The song builds to its epic climax, and Noah smiles with his whole fucking face as he focuses on his voice, teeth flashing white in the dark. It lights him up and something wiggles deep in my stomach at the sight of his dark hair backlit by the street lamps, all of it blowing back from the wind as he tilts his head up to the roof.
There’s a new quality to his voice that I’ve never heard before, how he shapes the notes to sound so gentle. It’s in the softness of his nose, the line of his jaw, and the veins across his hands that look more spellbinding than ever.

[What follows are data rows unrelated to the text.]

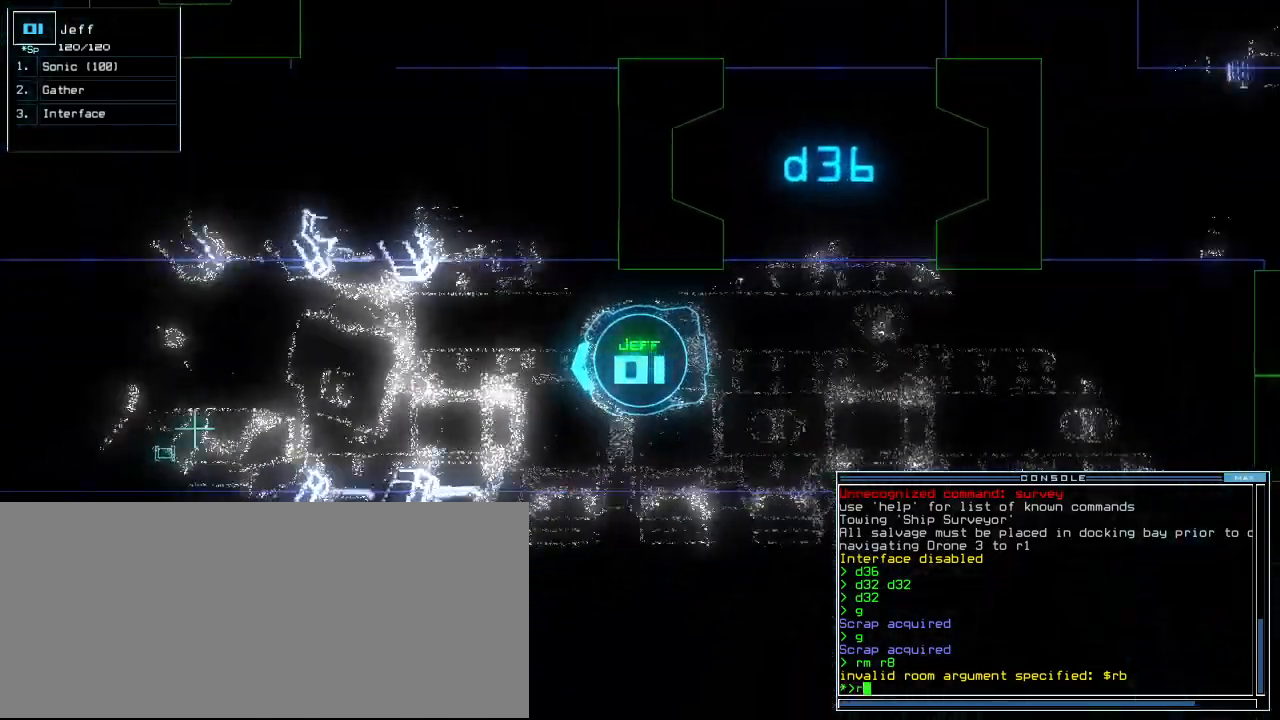
Gameplay with keyboard; each line is a JSON object with the keys held at the frame after it. "events" lists presses ("down") and releases ("up") of ".", "0", "1", "2", "3", "4", "5", "6", "7", "8", "9", "a", "b", "backspace", "c", "caps_lock", "comma", "ctrl_l", "ctrl_r", "d", "down", "e", "equals", "escape", "f", "f5", "g", "h", "i", "j", "k", "l", "left", "m", "minus", "n", "o", "p", "q", "quote", "r", "return", "right", "s", "semicolon", "shift_l", "shift_r", "space", "t", "tab", "tilde", "u", "up", "v", "w", "x", "y" and "z" between this image and that frame as [ms after this image, input, new state], when the widget could be followed in between. No other keys are recorded. Mouse input is not recorded.
{"keys": ["up"], "events": [[42, "r", "up"], [208, "v", "down"], [250, "right", "down"], [271, "v", "up"], [312, "right", "up"]]}
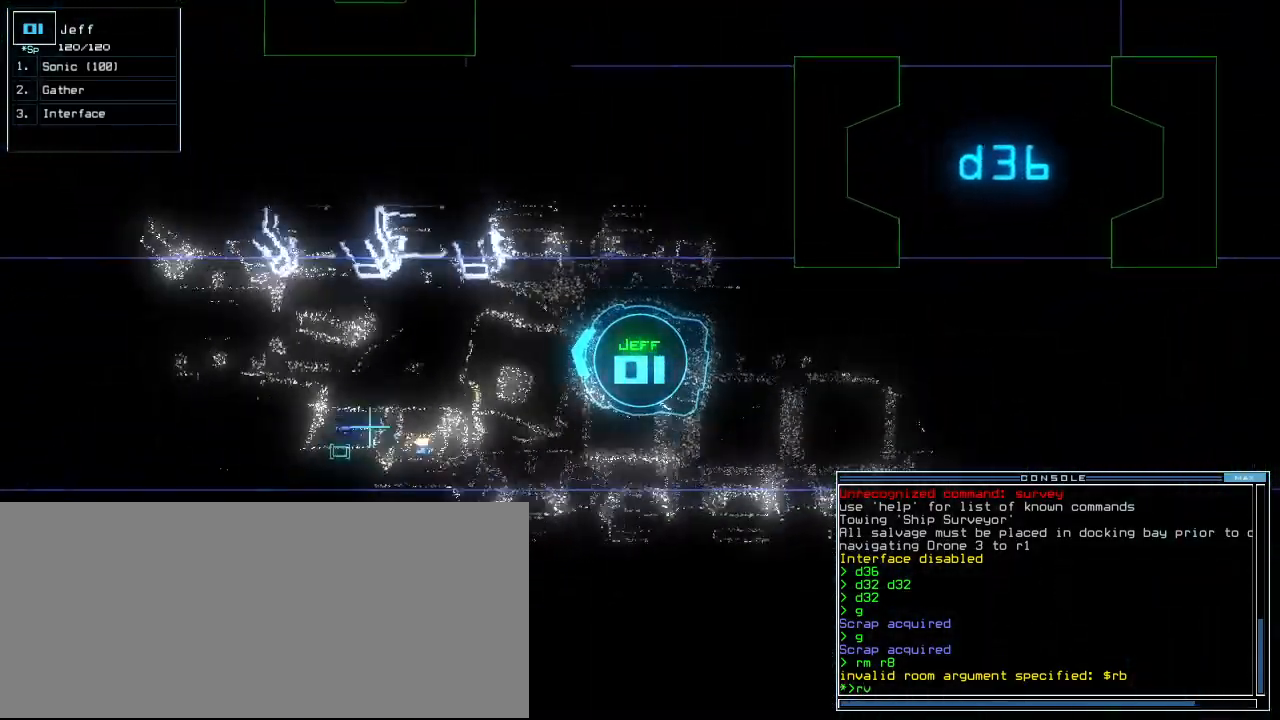
{"keys": ["up"], "events": [[167, "return", "down"], [250, "return", "up"]]}
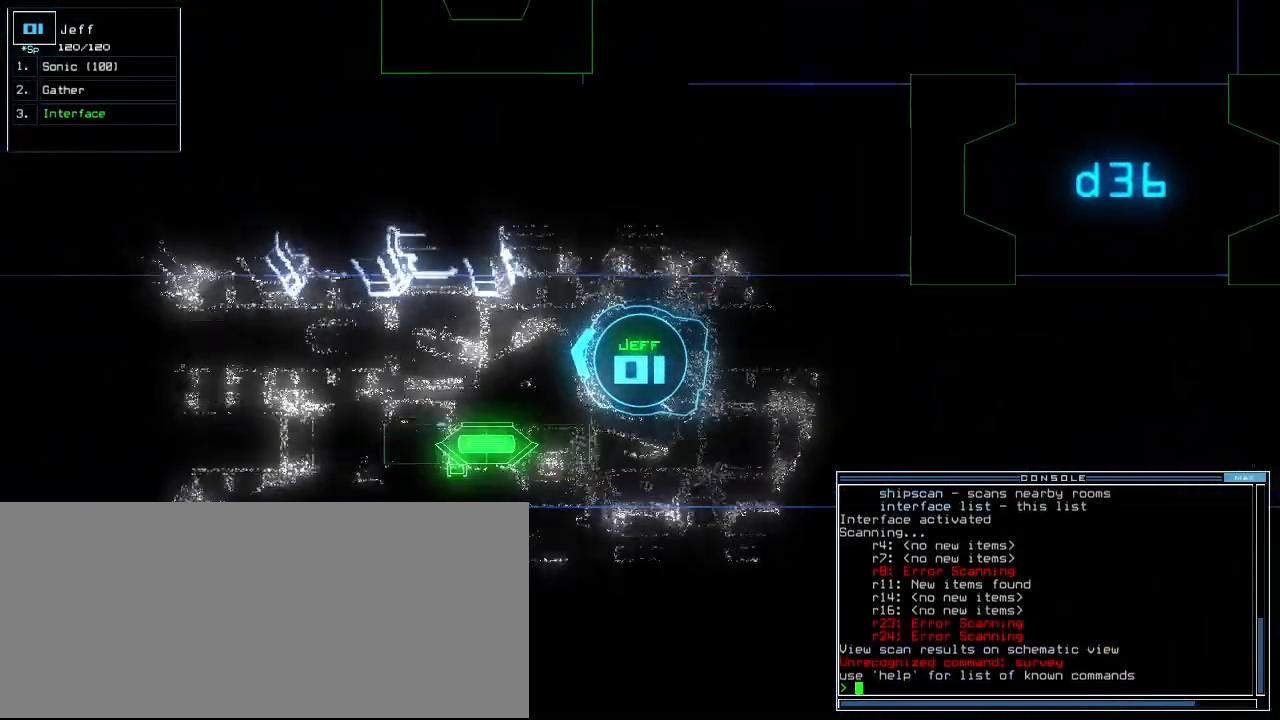
{"keys": ["left"], "events": [[104, "left", "down"], [125, "left", "up"], [188, "space", "down"], [250, "9", "down"], [250, "up", "up"], [271, "space", "up"], [417, "left", "down"], [500, "9", "up"]]}
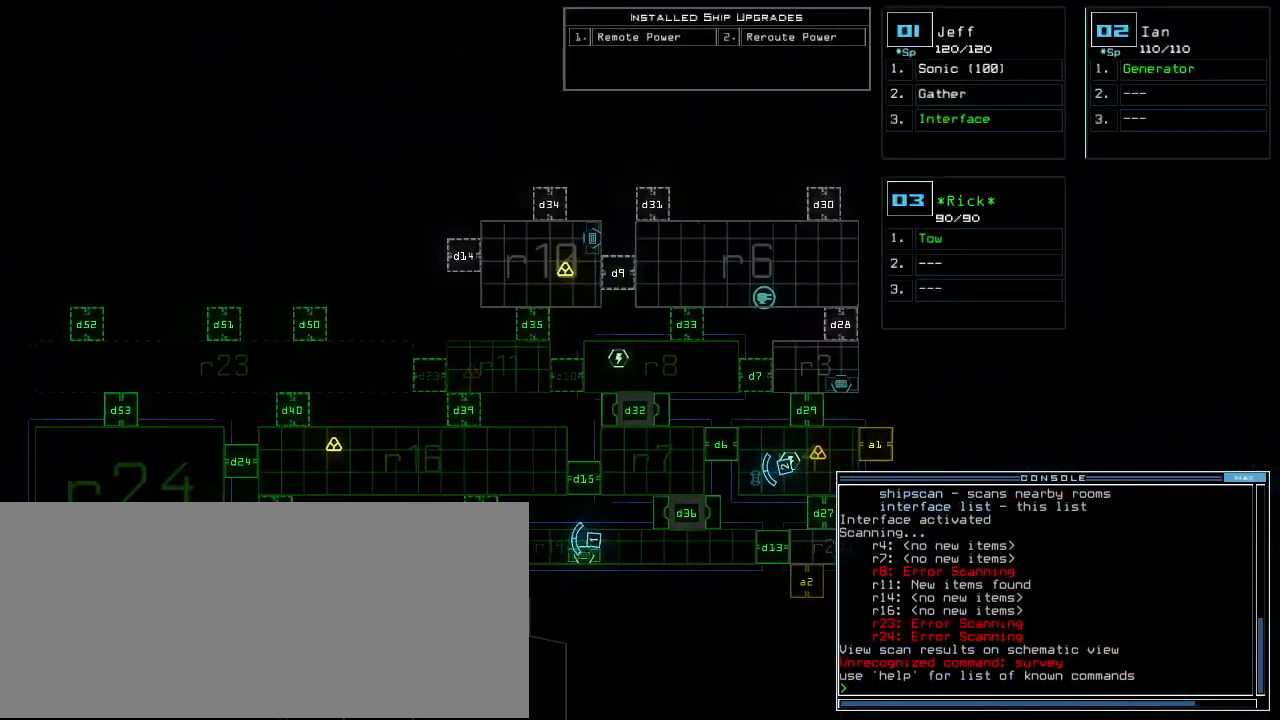
{"keys": [], "events": [[62, "left", "up"]]}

His eyebrows pinch as he keeps his voice steady, and his tongue comes out to wet both of his lips that are drying out from the window. The harsher wind quickly whips his two curls against his eyelids, and I’m lost in the rise and fall of his chest, his smell traveling across the small space, his hand splayed against his thigh, and his energy radiant.
Beautiful.
He’s so fucking beautiful.
It’s right when he looks back at me and sings out the final notes, that the twisted up emotion inside me unwinds up from the bottom of my stomach, something like a parasite moving steadily higher into my neck, filling me up and tightening my throat. I swallow against it, and have to look away quickly, unless I want the feeling to flood over my head, drag me under, and make me drive off The Moonbridge.
For the rest of the ride home, The Plan is the last thing on my mind, because I was never supposed to fall in love with Noah Jackson.